この学園の卒業のために必要なあれこれやら、次の進路に進むためのあれこれやら…もっと卑近なところでは夏休み中の課題やら。残り半年前後の学園生活は、恐ろしくあっという間に過ぎてしまうだろう。
目の前にいる「大切な人」と、どれだけの時間を重ねられるだろうか。

「普通………そうね、前にもそんなこと言ってたわね。
…その意味では、島の外も中もそんなに変わらないかしら。こっちの方が、幅が広いだけで」

嘗て、母を交えて聞いた話を思い出しながら思案がちに視線を少しだけ落とす。

なお、「年上だし、年頃だし」という考えで、相手の過去の経験を詮索するつもりは蘭にはなかったりする。

八百万 頼 >  
ほな、決まりやな。

(にっこりと。
 さて、どこに行こうか。
 あまり高いものだと遠慮されてしまうし、かと言って本当に安物では「お守り」にならないし。)

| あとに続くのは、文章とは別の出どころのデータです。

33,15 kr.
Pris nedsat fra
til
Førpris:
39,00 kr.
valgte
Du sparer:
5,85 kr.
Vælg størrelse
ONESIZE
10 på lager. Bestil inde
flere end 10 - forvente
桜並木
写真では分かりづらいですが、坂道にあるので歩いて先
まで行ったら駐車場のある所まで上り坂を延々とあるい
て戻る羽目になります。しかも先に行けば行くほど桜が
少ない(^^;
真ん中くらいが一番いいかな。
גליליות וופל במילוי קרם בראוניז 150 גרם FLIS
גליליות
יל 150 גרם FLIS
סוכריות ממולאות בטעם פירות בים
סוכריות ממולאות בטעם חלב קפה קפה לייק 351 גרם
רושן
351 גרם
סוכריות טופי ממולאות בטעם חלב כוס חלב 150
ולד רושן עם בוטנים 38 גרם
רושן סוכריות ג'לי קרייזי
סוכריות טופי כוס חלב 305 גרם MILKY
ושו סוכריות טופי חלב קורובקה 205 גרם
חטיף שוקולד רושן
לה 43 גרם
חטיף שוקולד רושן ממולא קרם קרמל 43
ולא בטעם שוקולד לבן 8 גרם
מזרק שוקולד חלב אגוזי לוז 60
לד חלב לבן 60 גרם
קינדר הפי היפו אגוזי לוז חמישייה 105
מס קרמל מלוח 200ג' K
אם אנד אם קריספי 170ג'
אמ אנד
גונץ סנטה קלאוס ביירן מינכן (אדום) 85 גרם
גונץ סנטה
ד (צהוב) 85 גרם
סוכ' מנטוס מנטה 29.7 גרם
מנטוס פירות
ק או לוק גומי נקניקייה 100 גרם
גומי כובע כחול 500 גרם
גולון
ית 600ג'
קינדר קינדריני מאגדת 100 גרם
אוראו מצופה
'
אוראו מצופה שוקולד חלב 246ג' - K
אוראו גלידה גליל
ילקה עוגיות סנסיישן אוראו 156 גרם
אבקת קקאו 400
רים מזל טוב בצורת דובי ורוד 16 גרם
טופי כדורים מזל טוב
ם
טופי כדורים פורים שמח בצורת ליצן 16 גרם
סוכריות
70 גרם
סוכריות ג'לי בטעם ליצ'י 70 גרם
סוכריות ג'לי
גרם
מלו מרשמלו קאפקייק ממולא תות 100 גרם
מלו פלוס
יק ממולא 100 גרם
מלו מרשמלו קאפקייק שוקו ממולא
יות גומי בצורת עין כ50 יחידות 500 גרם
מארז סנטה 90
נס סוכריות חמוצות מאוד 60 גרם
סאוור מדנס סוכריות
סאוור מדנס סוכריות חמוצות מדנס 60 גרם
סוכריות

どうやろな、意外と外のそっちの方が広いんかもしらんで。

(あまり外に出たことが無いのでわからないが。
 けれど日本はともかく、海外へ行けばここのスラムのようなところは珍しくない、と言うような話は聞いたことがある。)

美澄 蘭 > 「え、ええ」

落ち着かない手つきで、いそいそとそういった店に向かうための準備を始める。
蘭の方は学生の時分であれば「場所」こそが威力を発揮するものだと考えているので、予算は逆方向にシビアだろう。普通の学生であれば有難いくらいだろうが、頼はかえって困ってしまうかもしれない。

「まあ、他のめんどくさい状況っていうか、ヒトの歴史の重みっていうか…色々あるしね。
そういうことも含めて、もっと知りたいと思ってるし…知って、伝えることが出来るようになるために、勉強しに行くんだけど」

改めて、そんな将来への希望を口にする蘭の瞳は、真っ直ぐな光を宿している。

八百万 頼 >  
(彼女が席を立つ用意をしている間に立ち上がって伝票を手に取る。)

――蘭ちゃんは、強いな。

(知れば知るほど嫌になる――と言うことばかりでもないけれど、自分が知ってきたものはそういった類のものだ。
 知らないからこそなのか、それも覚悟の上なのか。
 わからないけれど、まっすぐな目をした彼女のことを、強いと思ったから。

 店の会計はとりあえず自分が払い、彼女が自分の分も出したがれば素直に受け取るだろう。
 そのあと学生向けのジュエリーショップへ向かい「お守り」を選ぶだろう。
 お互いに妥協出来るラインであればシンプルなデザインになるだろうから、それをペアで買って。
 それを自分で彼女の指に通したがったとかなんとか――)

ご案内:「とある喫茶店の個室」から八百万 頼さんが去りました。
美澄 蘭 > 「そう?」

恋人の呟きに、不思議そうに首を傾げる。
知ることで辛い思いをすることもあるだろうけれど、そういう「現実」から逃げることで後悔するのもきっと自分だろうと思っている…後は、生来の知的好奇心だけ。少なくとも本人はそう思っている。

そんなこんなで「お守り」を選んでいた時、少女はどんな顔をしていただろう。
きっと、喜びと緊張と気恥ずかしさの入り混じった、そんな顔を…。

ご案内:「とある喫茶店の個室」から美澄 蘭さんが去りました。